Vebreltinib

Clinical data
- Other names: Bozitinib; APL-101; PBL-1001
- Routes of administration: Oral

Legal status
- Legal status: Rx in China;

Identifiers
- IUPAC name 6-(1-Cyclopropylpyrazol-4-yl)-3-[difluoro-(6-fluoro-2-methylindazol-5-yl)methyl]-[1,2,4]triazolo[4,3-b]pyridazine;
- CAS Number: 1440964-89-5;
- PubChem CID: 72202701;
- DrugBank: DB16823;
- ChemSpider: 72388443;
- UNII: 2WZP8A9VFN;
- ChEMBL: ChEMBL4650443;

Chemical and physical data
- Formula: C_{20}H_{15}F_{3}N_{8}
- Molar mass: 424.391 g·mol^{−1}
- 3D model (JSmol): Interactive image;
- SMILES CN1C=C2C=C(C(=CC2=N1)F)C(C3=NN=C4N3N=C(C=C4)C5=CN(N=C5)C6CC6)(F)F;
- InChI InChI=1S/C20H15F3N8/c1-29-9-11-6-14(15(21)7-17(11)27-29)20(22,23)19-26-25-18-5-4-16(28-31(18)19)12-8-24-30(10-12)13-2-3-13/h4-10,13H,2-3H2,1H3; Key:QHXLXUIZUCJRKV-UHFFFAOYSA-N;

= Vebreltinib =

Chemical compound

Vebreltinib (also known as bozitinib) is a pharmaceutical drug used for the treatment of cancer.
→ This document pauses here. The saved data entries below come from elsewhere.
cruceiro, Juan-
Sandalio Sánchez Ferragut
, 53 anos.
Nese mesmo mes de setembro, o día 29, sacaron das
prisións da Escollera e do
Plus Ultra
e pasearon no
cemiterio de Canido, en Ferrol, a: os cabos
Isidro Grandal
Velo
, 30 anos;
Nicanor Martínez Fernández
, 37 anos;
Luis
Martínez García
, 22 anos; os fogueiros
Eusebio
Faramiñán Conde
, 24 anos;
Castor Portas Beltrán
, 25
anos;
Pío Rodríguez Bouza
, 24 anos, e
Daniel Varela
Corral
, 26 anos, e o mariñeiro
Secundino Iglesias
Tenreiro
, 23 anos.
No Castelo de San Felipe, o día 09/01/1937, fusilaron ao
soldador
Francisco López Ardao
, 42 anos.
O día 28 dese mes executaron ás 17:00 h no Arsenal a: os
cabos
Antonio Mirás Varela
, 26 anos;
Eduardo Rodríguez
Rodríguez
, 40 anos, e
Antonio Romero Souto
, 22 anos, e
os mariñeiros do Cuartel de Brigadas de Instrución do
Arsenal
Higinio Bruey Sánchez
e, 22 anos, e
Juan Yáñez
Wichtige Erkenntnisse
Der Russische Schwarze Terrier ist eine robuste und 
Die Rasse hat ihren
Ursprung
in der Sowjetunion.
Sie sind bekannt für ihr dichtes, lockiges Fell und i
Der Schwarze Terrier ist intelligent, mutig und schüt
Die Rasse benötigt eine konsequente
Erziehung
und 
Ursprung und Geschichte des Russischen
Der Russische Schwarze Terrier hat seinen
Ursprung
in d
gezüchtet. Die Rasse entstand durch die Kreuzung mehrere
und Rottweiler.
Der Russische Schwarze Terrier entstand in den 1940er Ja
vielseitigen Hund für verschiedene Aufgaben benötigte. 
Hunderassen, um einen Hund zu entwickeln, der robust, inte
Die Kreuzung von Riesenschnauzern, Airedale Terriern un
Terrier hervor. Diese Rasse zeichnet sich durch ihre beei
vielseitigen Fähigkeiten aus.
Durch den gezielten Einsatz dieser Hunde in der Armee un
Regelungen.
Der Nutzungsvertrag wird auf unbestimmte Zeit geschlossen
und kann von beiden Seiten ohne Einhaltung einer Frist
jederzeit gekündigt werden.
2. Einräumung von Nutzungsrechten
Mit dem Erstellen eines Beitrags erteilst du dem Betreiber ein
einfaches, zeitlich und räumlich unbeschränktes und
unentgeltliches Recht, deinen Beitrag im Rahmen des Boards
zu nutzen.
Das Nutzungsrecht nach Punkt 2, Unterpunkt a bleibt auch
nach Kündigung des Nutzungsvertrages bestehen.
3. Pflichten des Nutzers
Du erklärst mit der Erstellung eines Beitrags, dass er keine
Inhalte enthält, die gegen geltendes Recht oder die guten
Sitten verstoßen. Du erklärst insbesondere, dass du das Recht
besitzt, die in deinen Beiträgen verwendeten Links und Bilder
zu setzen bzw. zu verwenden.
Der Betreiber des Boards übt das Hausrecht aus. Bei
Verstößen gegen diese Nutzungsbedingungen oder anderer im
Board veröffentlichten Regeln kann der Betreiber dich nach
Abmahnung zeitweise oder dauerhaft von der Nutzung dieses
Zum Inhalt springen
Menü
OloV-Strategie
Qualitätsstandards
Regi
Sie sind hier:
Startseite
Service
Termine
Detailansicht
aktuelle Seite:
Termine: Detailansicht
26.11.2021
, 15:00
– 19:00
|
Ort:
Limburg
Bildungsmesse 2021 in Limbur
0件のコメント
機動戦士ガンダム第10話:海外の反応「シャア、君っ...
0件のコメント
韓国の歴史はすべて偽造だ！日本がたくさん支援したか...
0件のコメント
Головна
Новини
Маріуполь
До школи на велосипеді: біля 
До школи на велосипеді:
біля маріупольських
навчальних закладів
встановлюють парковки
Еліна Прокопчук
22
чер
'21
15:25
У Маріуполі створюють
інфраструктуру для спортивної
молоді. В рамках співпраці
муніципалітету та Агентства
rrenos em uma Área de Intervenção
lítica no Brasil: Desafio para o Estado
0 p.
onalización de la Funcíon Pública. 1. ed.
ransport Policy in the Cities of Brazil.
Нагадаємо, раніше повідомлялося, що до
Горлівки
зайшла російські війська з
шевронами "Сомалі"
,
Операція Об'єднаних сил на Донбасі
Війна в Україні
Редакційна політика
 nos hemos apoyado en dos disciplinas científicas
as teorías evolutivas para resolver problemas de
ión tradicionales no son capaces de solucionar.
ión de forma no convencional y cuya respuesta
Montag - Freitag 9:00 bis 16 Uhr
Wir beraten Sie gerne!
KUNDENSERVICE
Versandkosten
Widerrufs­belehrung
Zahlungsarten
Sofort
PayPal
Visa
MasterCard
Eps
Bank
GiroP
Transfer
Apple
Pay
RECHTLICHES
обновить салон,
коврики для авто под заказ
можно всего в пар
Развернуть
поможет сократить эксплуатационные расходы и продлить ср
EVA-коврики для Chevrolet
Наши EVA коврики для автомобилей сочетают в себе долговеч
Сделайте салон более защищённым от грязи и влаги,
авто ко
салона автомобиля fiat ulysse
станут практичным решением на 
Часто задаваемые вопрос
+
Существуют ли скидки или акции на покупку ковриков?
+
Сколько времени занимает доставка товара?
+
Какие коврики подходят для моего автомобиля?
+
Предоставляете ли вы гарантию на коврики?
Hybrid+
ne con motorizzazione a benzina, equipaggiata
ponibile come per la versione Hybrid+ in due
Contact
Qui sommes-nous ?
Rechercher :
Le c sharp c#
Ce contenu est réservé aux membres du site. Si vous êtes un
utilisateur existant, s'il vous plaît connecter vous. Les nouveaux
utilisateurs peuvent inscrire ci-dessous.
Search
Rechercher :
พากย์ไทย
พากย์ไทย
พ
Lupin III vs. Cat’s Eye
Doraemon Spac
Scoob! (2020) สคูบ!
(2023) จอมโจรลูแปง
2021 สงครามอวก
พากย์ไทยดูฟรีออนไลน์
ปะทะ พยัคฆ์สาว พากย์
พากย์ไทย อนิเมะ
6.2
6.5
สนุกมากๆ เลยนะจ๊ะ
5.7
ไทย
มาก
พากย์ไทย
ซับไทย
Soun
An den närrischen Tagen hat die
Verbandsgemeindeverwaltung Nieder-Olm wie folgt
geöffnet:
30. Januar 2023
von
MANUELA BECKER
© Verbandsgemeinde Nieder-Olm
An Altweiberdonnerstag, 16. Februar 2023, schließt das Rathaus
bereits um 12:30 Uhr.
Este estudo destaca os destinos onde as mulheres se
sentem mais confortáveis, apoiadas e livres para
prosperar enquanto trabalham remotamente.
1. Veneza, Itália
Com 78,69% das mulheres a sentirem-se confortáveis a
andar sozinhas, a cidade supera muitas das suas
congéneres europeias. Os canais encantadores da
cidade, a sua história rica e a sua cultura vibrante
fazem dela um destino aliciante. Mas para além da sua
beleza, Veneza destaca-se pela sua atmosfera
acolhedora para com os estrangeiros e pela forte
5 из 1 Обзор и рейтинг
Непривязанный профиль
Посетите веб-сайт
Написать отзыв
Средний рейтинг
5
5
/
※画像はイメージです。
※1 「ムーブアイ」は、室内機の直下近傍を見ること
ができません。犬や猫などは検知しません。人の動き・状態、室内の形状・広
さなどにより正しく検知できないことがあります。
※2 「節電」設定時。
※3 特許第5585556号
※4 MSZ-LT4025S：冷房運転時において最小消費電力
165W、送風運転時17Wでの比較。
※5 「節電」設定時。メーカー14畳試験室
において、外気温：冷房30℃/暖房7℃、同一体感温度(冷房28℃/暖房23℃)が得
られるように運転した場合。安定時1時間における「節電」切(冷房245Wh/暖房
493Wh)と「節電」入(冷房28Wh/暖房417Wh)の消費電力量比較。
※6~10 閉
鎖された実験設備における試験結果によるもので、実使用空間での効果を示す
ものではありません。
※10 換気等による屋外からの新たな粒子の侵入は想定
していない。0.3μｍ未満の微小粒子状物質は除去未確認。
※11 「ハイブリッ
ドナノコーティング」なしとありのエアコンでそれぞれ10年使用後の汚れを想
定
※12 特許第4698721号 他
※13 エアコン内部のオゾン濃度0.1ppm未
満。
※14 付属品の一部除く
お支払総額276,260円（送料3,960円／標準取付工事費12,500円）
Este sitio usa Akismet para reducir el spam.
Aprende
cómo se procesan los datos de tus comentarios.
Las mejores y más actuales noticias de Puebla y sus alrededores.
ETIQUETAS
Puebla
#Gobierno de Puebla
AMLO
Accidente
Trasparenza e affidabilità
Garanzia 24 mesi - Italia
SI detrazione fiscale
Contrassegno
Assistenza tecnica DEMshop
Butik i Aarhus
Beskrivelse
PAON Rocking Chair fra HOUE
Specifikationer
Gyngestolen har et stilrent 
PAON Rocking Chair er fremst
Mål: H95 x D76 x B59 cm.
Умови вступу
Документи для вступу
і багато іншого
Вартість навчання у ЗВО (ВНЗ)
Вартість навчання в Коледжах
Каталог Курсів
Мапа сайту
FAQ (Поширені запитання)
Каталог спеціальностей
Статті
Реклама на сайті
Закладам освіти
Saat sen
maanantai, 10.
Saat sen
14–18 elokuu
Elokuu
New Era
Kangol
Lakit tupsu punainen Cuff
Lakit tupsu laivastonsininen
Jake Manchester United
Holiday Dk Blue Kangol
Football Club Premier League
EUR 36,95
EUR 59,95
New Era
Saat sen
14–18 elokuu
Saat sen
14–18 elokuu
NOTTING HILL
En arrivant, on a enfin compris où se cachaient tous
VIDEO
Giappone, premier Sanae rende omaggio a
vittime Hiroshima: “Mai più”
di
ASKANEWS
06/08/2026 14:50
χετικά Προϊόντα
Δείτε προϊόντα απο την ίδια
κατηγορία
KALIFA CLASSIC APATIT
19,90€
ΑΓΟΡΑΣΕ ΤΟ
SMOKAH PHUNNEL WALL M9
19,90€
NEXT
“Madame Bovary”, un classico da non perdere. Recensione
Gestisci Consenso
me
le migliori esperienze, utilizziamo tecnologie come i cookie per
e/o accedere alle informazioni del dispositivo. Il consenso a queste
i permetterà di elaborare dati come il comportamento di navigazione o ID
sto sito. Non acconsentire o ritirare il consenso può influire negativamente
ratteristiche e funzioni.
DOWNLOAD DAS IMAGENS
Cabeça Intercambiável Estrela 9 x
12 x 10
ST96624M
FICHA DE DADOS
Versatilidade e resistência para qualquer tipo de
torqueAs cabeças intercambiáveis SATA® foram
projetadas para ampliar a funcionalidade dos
Vebreltinib selectively binds to c-Met, preventing its phosphorylation and thereby disrupting c-Met signal transduction pathways.

In China, it is approved for the treatment of non-small-cell lung cancer (NSCLC) with MET exon 14 skipping mutations.